Below this line is a set of entries; quote exactly the lines from the line that contains "none; stroke-linecap: round;" to the line that contains "#c9c9c9; stroke-width: 2;", both lines included.

----------------

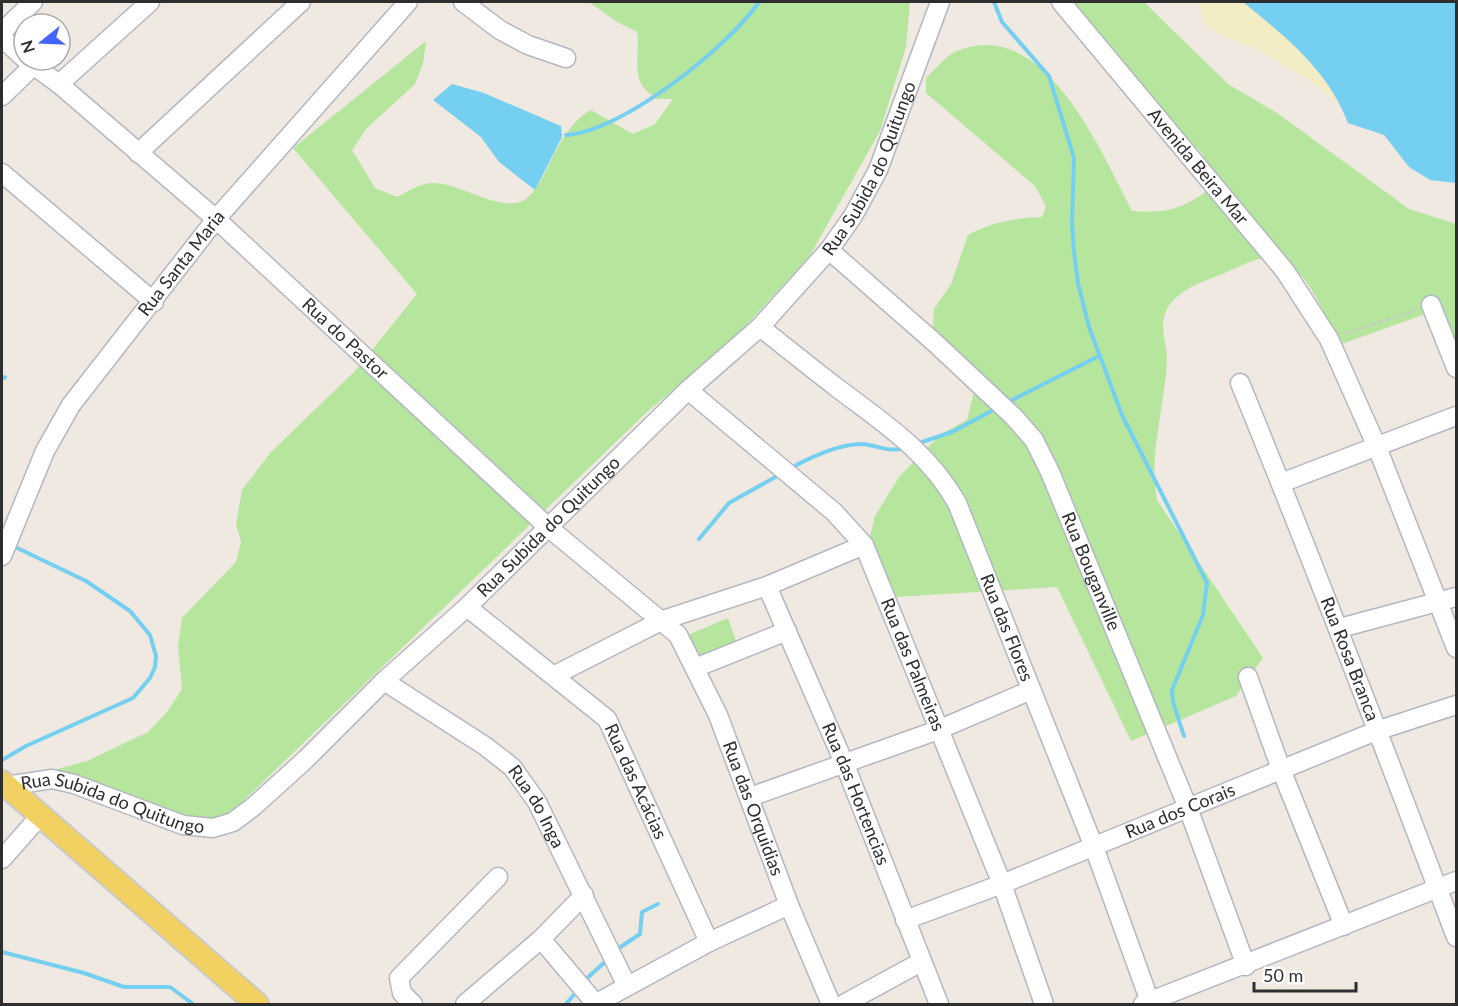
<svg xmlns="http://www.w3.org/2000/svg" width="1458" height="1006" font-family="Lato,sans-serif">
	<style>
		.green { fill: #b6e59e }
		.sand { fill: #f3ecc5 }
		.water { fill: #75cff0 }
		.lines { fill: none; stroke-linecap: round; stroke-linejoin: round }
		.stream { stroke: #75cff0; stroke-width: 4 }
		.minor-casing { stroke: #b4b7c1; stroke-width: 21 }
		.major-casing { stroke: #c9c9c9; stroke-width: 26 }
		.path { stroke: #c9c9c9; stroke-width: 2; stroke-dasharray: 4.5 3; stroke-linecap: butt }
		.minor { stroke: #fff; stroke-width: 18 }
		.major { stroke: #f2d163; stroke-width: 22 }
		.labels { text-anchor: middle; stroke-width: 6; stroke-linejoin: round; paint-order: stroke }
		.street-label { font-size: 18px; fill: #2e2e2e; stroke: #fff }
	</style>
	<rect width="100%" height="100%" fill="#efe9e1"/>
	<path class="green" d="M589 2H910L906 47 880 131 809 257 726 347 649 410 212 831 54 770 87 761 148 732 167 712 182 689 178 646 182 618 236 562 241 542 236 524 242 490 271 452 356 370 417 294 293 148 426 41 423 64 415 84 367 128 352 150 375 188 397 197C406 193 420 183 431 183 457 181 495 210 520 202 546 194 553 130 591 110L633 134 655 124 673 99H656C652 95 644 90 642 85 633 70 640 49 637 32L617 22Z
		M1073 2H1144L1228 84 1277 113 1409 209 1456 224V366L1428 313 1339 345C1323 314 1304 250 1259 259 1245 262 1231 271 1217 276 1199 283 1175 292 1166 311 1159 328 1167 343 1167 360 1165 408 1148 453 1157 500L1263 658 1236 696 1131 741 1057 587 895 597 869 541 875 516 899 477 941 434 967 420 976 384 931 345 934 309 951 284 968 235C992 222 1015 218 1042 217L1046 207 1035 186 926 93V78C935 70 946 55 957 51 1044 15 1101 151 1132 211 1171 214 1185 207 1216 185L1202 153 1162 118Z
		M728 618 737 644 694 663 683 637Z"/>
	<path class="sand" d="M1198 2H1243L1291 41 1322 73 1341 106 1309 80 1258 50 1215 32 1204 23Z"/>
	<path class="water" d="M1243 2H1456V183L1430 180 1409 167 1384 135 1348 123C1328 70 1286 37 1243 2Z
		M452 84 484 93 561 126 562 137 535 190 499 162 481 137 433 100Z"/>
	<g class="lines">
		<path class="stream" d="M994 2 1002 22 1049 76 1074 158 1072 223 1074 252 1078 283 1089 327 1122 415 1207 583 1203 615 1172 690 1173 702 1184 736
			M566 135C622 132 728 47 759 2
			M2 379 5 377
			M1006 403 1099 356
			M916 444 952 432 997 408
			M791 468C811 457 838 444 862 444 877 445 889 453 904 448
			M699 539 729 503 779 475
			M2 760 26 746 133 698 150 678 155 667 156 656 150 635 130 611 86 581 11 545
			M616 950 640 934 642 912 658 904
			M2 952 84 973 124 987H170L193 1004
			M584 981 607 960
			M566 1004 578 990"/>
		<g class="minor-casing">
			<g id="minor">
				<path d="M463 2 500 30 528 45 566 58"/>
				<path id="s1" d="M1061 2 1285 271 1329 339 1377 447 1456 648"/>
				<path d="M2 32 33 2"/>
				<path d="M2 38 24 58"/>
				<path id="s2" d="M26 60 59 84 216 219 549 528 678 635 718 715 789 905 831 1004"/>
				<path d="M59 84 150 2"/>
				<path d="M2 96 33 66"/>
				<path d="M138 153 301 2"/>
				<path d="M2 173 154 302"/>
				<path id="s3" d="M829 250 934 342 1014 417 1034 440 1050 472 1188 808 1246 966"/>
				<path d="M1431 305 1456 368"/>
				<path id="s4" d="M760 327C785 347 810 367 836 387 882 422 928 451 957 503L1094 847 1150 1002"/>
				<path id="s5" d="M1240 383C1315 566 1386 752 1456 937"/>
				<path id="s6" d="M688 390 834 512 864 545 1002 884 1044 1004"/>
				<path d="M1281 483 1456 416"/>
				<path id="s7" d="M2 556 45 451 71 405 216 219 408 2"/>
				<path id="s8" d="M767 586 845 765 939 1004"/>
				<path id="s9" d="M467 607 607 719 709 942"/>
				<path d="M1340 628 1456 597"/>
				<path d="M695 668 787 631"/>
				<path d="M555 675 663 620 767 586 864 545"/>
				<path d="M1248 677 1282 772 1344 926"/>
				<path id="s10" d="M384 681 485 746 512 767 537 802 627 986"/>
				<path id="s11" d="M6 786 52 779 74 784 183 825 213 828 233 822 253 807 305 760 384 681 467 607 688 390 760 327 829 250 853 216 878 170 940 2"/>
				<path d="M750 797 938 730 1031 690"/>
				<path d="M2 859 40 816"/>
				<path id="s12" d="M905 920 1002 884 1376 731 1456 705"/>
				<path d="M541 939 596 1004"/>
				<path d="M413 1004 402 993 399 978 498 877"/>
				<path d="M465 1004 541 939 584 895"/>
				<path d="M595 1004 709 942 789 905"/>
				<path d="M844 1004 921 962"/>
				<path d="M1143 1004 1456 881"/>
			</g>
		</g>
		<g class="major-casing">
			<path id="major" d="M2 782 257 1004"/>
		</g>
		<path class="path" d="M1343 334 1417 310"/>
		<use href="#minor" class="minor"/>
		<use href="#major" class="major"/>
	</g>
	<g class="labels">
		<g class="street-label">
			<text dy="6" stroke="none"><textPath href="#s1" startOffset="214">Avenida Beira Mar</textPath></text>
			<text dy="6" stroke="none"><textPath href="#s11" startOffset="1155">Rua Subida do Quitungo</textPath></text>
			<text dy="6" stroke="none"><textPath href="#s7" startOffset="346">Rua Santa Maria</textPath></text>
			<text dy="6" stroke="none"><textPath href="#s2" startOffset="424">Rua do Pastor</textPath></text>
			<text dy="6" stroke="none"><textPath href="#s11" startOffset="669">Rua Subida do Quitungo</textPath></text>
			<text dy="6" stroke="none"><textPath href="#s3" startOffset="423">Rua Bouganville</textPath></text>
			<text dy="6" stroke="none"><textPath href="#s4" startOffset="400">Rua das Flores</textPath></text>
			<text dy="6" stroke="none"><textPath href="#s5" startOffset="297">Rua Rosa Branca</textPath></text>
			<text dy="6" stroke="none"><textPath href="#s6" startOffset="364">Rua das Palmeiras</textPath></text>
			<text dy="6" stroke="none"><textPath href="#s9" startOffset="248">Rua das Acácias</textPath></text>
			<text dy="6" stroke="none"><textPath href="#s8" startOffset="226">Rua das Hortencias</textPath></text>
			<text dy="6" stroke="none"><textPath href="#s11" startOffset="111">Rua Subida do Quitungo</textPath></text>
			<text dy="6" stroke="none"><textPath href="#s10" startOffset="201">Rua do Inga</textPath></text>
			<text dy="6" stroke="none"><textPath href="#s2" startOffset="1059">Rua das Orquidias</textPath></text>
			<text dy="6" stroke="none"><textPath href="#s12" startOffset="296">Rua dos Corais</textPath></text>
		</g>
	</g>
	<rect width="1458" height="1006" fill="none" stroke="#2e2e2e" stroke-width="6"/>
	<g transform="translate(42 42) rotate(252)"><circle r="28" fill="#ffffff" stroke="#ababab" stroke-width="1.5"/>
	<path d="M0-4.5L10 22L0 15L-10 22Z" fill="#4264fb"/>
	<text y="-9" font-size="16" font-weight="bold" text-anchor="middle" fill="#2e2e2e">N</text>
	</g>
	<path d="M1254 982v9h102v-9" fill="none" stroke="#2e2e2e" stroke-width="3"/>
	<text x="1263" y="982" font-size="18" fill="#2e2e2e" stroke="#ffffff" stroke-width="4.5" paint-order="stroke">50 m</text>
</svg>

----------------

> **TASK RESULT**
		.lines { fill: none; stroke-linecap: round; stroke-linejoin: round }
		.stream { stroke: #75cff0; stroke-width: 4 }
		.minor-casing { stroke: #b4b7c1; stroke-width: 21 }
		.major-casing { stroke: #c9c9c9; stroke-width: 26 }
		.path { stroke: #c9c9c9; stroke-width: 2; stroke-dasharray: 4.5 3; stroke-linecap: butt }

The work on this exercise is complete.